Puede que recordar ese estremecimiento me im­peliera a maniobrar para bajar de la autopista y des­andar la decena larga de kilómetros hasta regresar a la estación de servicio. Mientras tanto me pregun­taba por qué razón se envalentonaba mi yo cuando iba subido a un vehículo. Ante el mundo detenido, sucumbía. Quizás mi espíritu se petrificaba ante las normas. Ahora estaba en modo tregua. Podía es­cuchar mis pensamientos por encima del ruido del coche, de la autopista y del mundo que nunca calla. Podía escuchar también cómo mi corazón acelerado se adelantaba a mis actos. No podía imaginar nadamás allá de volver a mirar al bicho, y quizás rozar al­guno de sus filos. Me parecía que el aire habría de llenarse de un gas ligero, más semejante al helio que al nitrógeno. Helio y oxígeno. Me parecía factible pasarme el resto de mis días rozando las aristas, flo­tando en la vida. Por eso tenía que jugármela.

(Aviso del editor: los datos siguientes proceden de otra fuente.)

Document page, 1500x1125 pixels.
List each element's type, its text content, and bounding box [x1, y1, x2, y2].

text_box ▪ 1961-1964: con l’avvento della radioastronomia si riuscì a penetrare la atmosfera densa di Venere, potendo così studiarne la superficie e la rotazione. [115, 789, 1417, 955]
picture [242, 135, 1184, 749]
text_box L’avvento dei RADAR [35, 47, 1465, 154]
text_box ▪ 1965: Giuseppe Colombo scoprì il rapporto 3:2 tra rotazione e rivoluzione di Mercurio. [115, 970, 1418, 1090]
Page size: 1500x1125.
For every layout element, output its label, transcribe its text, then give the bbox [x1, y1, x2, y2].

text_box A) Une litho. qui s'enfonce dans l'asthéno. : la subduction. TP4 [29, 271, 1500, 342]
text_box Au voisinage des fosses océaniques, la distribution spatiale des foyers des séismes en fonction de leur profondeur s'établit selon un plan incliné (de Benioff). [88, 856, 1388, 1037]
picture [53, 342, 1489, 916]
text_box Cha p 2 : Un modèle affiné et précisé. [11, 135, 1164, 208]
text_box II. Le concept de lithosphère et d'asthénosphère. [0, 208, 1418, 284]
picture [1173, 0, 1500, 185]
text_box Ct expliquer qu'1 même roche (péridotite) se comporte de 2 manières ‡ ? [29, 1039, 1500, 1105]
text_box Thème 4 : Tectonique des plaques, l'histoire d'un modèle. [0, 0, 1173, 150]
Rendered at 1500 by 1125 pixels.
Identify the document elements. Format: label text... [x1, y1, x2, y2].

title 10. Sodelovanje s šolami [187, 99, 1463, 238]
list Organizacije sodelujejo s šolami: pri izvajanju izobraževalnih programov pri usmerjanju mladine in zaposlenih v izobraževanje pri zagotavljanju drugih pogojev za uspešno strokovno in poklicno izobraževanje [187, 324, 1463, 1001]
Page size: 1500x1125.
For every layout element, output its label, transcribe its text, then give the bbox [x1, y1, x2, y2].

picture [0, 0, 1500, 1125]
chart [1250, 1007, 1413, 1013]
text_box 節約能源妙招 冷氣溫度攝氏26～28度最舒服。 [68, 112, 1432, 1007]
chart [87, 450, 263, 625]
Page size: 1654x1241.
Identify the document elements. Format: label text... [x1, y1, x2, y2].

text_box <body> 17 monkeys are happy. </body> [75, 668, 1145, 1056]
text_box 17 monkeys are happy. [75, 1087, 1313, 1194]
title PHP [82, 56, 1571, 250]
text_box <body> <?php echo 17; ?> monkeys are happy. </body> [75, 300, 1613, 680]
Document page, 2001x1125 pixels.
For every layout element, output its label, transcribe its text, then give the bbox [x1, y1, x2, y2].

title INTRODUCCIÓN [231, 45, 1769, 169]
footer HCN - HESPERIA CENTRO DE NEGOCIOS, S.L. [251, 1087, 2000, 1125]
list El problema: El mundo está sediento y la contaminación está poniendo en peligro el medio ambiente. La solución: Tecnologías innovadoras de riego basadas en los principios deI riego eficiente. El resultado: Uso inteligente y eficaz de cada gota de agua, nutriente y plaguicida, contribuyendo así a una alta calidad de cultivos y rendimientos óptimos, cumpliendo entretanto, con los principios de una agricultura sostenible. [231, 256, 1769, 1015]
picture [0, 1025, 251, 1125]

Y volví allí. Y no tuve que rebuscar ni sufrir. Lo vi sentado en un escalón de la entrada al bar, con las finas y largas patas encogidas como a punto de dar un salto. Cualquiera diría que estaba esperándome.

Se acababa marzo. La arboleda que crecía a la orilla de la autopista empezaba a revivir con ese co­lor de verdura fresca que enciende los sentidos. Yo estaba de pie junto a la puerta del coche cuando los ojos en forma de hoja de roble cayeron flotando so­bre los míos. Y después de demorarse en mirarme, los ojos de roble miraron en dirección a la arboleda.